__Применение прочитанного__.
**A.** Ответьте на вопросы по интервью с Коржавиным.
(i) Какое стихотворение Коржавина не понравилось Ахматовой?
(ii) Как теперь называются юношеские стихи, которые Коржавин читает в интервью?
(iii) В каком городе Коржавин оказался после отъезда в Америку?
**B.** Продолжите интервью с Коржавиным, начав сразу после его последней реплики.

__Предложенный отрывок__.
= = =

Окончание. Начало в № 881
— Ахматовой нравились ваши стихи?
— В общем, да. Ей не понравилась «Танька» моя, но в принципе она ко мне очень хорошо относилась. А «Танька» — это серьезное дело, потому что первый мой… Это был отказ ну от идеологии в общем, от коммунизма и всего прочего, а для Ахматовой такой проблемы не было. Она, может быть, единственный поэт из всех, кто оставался на территории СССР, который никогда в эти игры не играл.
— Играла!
«И благодарного народа
Он слышит голос: «Мы пришли
Сказать: где Сталин,
там свобода,
Мир и величие земли!»
— Ничего подобного. Просто это все совершенно несправедливо печатается в основном корпусе ее стихов, хотя это надо печатать в приложениях как материал биографии. Это факт ее биографии, но не внутренний.
— Это когда сына арестовали, и у нее не оставалось уже другого выхода, она вынуждена была это написать. Но, тем не менее, были такие стихи.
— Так я говорю вам о внутреннем отношении. У Мандельштама были. Он боялся: а может быть, здесь правота, может быть, неправота. Все-таки были. У Пастернака были. Да у всех было. А у нее не было никогда. А это она писала — навели на человека пистолет — ну что же ему делать? Это же не творчество было. Это не было заблуждением, этапом. Нет, это просто было — ну, я говорю: имеет отношение к ее биографии. И все.
— Наум Моисеевич, не откажите, я хочу, чтобы сегодня побольше прозвучало ваших стихов, которые я очень люблю. Я специально с вами не обговаривал, что будет звучать. Почитайте. Если можно, скажем, из той поры…
— Нет, я вам прочту не очень хорошие стихи, но от которых я никогда не откажусь, потому что без них меня бы не было. Эти стихи называются «Восемнадцать лет». Теперь называются. Тогда они не назывались так, потому что в восемнадцать лет человек не считает, что ему восемнадцать, он считает, что он взрослый.
Мне каждое слово
Будет уликою
Минимум
На десять лет.
Иду по Москве,
Переполненной шпиками,
Как настоящий поэт.
Не надо слежек!
К чему шатания!
А папки бумаг?
Дефицитные!
Жаль!
Я сам
Всем своим существованием —
Компрометирующий материал!
Такие были стихи юношеские. Вовсе я их не выдаю как мое творческое достижение, но просто без этих стихов, видимо, без того, что стояло за этими стихами, меня бы не было. Надо было себя отделить, осознать.
— Итак, 1973 год. Коржавин заявляет, что ему надоела нехватка воздуха, и его выпускают из Советского Союза, он уезжает в Америку и оказывается в Бостоне. Все правильно?
— Верно.
— Выпускают как? Легко?
— Да. По-моему, даже с некоторым удовольствием.
— То есть обрадовались?
— Да.
— К этому моменту ведь были написаны стихи, которые чрезвычайно порадовали советскую власть, и которые цитировали люди, которые не только с вашей поэзией не были знакомы, но и вообще ни с какой: «Какая сука разбудила Ленина?»
— Да, это было. К этому времени были написаны. Но дело не в этом. Вы понимаете, у меня даже с советской властью было что-то общее. То есть они не были коммунистами на самом деле, и я не был коммунистом. Но только они в этом не сознавались, а я это объявлял и прокламировал. И страна немножко повисла духовно, понимаете? И до сих пор не освободилась, потому что она не вышла из сталинщины.

= = =

__Имеющиеся данные__.

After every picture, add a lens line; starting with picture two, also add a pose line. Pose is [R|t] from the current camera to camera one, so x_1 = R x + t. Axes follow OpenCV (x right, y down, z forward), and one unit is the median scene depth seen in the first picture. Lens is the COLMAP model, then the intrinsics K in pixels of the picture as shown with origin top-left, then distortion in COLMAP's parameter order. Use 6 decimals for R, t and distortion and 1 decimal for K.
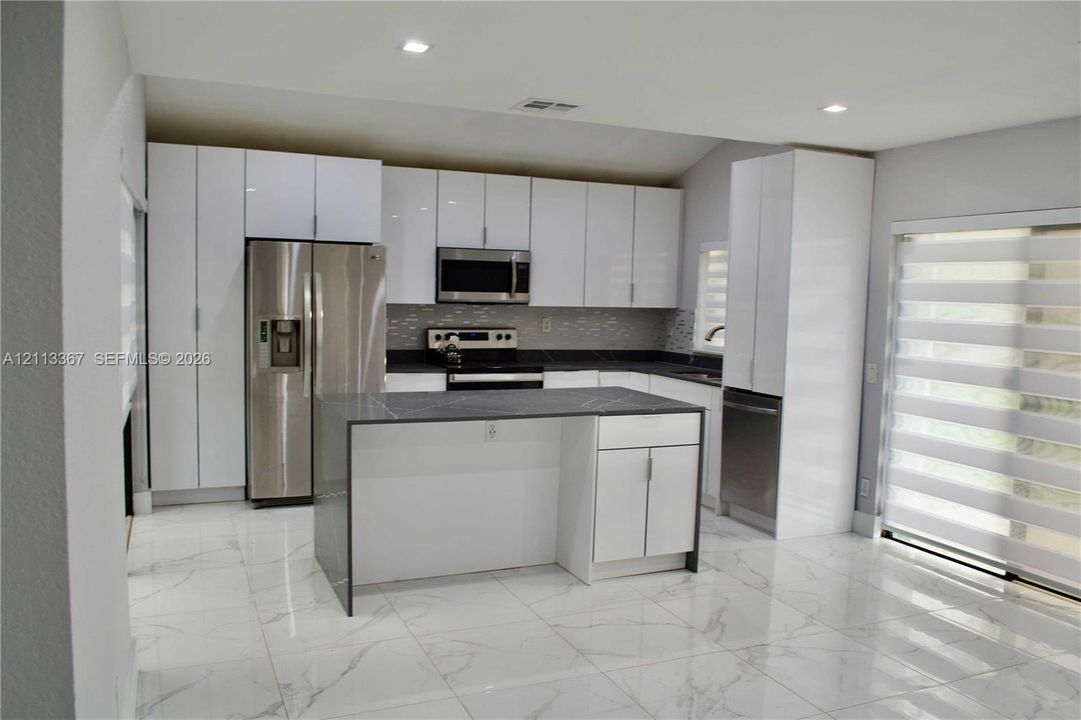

= = =

__Ответы по номерам__.
**A.**
(i) «Танька».
(ii) «Восемнадцать лет».
(iii) В Бостоне.

**B.**
— А выйдет?
— Поскольку я русский патриот и верю в это, то я надеюсь, что выйдет. Хотя кто знает…
— Интересная тема. Я хотел ее коснуться чуть позже, но раз уж мы заговорили… Ну какой же вы русский патриот? Вы отщепенец, вы злобный еврей, который писал гадости про священные для многих в России вещи. И относитесь, насколько я знаю, к тем процессам, которые происходят в России, чрезвычайно негативно.
— Извините, вот я приехал за границу, и тут было много еще русских эмигрантов первой и второй волн. Они во мне признали патриота. А когда этот самый, как его… Макашов говорил, что он советский русский, сколько сил мы потратили тогда, чтобы убедить американцев, что русский и советский — не одно и то же. Я прошел Россию насквозь — в жизни своей, в биографии. Хотел я или не хотел, но прошел. Сегодня отчаяние есть у людей, потому что все-таки многие поверили в улучшения, а интеллигенция либеральная оказалась не готовой к этому и никого не слушала. Пардон, в том числе и меня… Понимаете, надо уважать жизнь, а мы этому не научились.
— Наум Моисеевич, у вас нет такого ощущения, что то, что происходит сегодня, еще менее вселяет оптимизм, чем то, что было до «перестройки»? Тогда казалось, что вот когда-нибудь, даст Б-г, советская власть рухнет, и все будет хорошо. Советская власть рухнула, но как-то радоваться особо на сегодняшний момент нечему.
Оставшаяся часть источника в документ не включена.